--- INPUT RECORDS ---

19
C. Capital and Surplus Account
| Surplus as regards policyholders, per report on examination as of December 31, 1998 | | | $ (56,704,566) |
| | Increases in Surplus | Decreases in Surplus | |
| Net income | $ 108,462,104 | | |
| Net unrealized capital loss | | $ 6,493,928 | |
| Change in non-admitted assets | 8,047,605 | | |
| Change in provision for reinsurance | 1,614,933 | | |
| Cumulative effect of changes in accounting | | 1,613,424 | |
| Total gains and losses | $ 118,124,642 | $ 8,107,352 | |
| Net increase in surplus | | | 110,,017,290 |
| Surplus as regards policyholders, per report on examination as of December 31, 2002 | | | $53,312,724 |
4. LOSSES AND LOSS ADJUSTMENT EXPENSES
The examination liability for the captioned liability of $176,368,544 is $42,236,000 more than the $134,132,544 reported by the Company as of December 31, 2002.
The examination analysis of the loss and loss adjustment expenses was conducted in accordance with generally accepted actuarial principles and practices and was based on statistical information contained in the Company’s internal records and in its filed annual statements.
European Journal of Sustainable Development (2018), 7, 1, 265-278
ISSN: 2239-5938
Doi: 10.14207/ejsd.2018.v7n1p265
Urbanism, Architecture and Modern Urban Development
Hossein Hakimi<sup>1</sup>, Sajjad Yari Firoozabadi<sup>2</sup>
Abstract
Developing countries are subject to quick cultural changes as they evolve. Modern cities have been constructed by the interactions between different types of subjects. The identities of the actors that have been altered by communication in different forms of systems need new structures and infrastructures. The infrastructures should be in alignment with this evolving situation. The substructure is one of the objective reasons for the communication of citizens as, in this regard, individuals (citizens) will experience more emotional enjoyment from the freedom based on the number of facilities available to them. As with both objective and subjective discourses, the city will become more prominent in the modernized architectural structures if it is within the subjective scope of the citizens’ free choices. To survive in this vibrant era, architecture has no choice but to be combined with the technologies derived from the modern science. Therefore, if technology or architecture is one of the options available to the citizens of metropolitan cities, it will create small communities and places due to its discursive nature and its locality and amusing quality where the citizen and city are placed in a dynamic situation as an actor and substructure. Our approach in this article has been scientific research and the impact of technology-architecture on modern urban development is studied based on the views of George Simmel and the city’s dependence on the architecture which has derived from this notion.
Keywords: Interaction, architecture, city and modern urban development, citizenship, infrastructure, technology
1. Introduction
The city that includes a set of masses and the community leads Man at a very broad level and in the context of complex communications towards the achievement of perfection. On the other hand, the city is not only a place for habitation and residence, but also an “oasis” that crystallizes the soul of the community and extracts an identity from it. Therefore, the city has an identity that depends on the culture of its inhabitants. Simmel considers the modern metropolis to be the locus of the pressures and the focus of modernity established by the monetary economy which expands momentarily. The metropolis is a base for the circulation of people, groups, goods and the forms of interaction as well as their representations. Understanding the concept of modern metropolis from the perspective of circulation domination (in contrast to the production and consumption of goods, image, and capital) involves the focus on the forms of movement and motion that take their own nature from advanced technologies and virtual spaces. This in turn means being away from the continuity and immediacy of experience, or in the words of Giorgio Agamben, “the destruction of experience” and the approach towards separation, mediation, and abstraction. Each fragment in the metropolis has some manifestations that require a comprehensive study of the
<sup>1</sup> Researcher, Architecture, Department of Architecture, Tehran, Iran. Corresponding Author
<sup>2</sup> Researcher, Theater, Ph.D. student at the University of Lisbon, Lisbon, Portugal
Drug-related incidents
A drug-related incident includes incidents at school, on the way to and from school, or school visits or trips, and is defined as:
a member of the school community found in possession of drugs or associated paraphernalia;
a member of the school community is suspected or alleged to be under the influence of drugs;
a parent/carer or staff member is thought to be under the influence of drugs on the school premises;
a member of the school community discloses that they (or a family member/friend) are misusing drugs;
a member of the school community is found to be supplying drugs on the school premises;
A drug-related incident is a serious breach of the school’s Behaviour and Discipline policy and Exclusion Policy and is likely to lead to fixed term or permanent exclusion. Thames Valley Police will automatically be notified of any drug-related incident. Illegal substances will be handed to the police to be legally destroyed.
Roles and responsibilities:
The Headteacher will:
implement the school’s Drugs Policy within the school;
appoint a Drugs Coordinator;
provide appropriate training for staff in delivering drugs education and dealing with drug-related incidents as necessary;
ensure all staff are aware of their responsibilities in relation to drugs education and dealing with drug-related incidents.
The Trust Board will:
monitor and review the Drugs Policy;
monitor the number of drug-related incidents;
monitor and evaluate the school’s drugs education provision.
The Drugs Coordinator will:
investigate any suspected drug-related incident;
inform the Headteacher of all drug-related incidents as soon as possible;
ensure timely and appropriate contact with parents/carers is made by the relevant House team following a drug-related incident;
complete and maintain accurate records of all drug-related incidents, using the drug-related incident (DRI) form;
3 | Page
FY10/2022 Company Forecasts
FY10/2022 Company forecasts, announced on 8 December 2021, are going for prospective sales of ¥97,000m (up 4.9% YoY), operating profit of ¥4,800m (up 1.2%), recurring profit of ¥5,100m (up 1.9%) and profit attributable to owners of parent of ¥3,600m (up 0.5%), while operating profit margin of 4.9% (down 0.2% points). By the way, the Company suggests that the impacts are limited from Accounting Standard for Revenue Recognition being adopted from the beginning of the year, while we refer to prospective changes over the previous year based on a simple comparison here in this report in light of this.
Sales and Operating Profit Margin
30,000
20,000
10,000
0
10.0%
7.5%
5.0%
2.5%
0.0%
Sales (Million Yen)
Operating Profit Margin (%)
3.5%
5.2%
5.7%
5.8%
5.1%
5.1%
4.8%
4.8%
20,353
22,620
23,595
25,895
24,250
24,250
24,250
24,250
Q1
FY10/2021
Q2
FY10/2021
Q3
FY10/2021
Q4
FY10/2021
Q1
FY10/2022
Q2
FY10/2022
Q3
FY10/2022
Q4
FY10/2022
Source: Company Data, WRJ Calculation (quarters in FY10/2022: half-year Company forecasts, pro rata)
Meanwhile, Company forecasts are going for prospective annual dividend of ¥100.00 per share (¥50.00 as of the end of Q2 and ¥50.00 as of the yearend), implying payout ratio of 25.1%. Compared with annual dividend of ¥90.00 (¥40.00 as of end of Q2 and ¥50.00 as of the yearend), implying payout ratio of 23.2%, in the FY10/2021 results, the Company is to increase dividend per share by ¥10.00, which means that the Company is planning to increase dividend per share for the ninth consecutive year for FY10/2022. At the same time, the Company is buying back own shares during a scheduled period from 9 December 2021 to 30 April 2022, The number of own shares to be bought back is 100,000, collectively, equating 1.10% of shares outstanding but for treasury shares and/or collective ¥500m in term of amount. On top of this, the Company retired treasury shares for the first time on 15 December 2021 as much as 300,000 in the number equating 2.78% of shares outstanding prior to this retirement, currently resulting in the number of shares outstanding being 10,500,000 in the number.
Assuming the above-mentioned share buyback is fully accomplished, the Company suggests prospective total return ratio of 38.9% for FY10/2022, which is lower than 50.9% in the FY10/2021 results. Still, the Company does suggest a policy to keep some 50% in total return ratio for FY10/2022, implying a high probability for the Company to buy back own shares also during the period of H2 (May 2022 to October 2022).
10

---

INSTRUCTIONS TO FOLLOW:
Using the material above, copy every line in which the string "influence" occurs.

SOLUTION FOR THIS TASK:
a member of the school community is suspected or alleged to be under the influence of drugs;
a parent/carer or staff member is thought to be under the influence of drugs on the school premises;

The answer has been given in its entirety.